Location
- 6700 Mount Carmel Drive Houston, Harris, Texas 77087 United States
- 29°39′49″N 95°15′31″W﻿ / ﻿29.66361°N 95.25861°W

Information
- Type: Private, coeducational
- Religious affiliations: Roman Catholic, Jesuit
- Established: 2009; 17 years ago
- Founder: Fr. T. J. Martinez, S.J.
- President: Fr. Randy Gibbens, SJ
- Principal: Blanca Loya
- Grades: 9–12
- Colors: Orange, white, and marigold
- Athletics: Boys and girls soccer, girls volleyball, football, baseball, softball, boys and girls basketball, golf, cross country, and track and field.
- Mascot: Lion
- Affiliation: Cristo Rey Network
- Website: CristoReyJesuit

= Cristo Rey Jesuit College Preparatory of Houston =

Cristo Rey Jesuit College Preparatory of Houston is a Roman Catholic secondary school located on 6700 Mount Carmel Drive in Houston, Texas, United States. It was founded by the New Orleans Province of the Society of Jesus and continues to be a sponsored work of the Jesuits. It is a part of the Cristo Rey Network and also affiliated with the Roman Catholic Archdiocese of Galveston-Houston. Father T. J. Martinez, S.J., was the founding president.

The school was opened in August 2009, on the campus of the former Mount Carmel High School. Like other Cristo Rey schools, students help pay for their tuition through a work-study program. All 60 of the school's first senior class graduated and were accepted into colleges, from the University of Texas to Georgetown.

Cristo Rey Jesuit, along with The Chinquapin School and Yellowstone Academy, is one of the few Greater Houston private schools that serve exclusively low income students. In 2016 the racial mix of the student body was: 78.3% Hispanic, 15.2% African American, and 3.5% mixed race.

==The Corporate Work-Study Program==
The Corporate Work-Study Program provides students with the opportunity to receive a university-preparatory education while providing real-world work experience. Cristo Rey Jesuit students spend between one and two days each week at a major corporation in an entry-level job. The salary earned pays for approximately 70% of their tuition at Cristo Rey Jesuit.

==Sports and extra-curricular activities==
Cristo Rey Jesuit sponsors teams in cross country, tennis, and football, as well as for girls: soccer, basketball, volleyball, softball, and golf; and for boys: soccer, basketball, baseball, volleyball, and golf.

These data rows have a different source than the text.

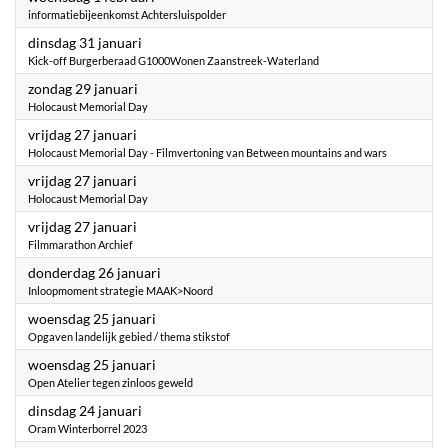
informatiebijeenkomst Achtersluispolder
2023
dinsdag 31 januari
Kick-off Burgerberaad G1000Wonen Zaanstreek-Waterland
2023
zondag 29 januari
Holocaust Memorial Day
2023
vrijdag 27 januari
Holocaust Memorial Day - Filmvertoning van Between mountains and wars
2023
vrijdag 27 januari
Holocaust Memorial Day
2023
vrijdag 27 januari
Filmmarathon Archief
2023
donderdag 26 januari
Inloopmoment strategie MAAK>Noord
2023
woensdag 25 januari
Opgaven landelijk gebied / thema stikstof
2023
woensdag 25 januari
Open Atelier tegen zinloos geweld
2023
dinsdag 24 januari
Oram Winterborrel 2023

It is a member of the Texas Christian Athletic League. Clubs and other activities include the areas of theater, chess, art, books, service, garden, woods (hiking, camping, environmentalism), Ambassadors (receive guests), Hearts on Fire, and National Honor Society. Clubs and activities depend on student interest and availability of sponsors. Cristo Rey Houston was one of three schools chosen nationally by the Center for the Advancement of Science in Space for inclusion of its experiments in the International Space Station in 2014.
In the 2017–2018 school year, it was announced that it would be the last year of the flag football team, and the following school year, football would be implemented in its place.
However, students' first commitment on the days they work is to their corporate sponsor; they may not miss work to participate in sporting events or other activities. Likewise, students who are struggling academically will be placed in tutoring and may be unable to participate in extra-curricular opportunities until they are able to improve their academic performance.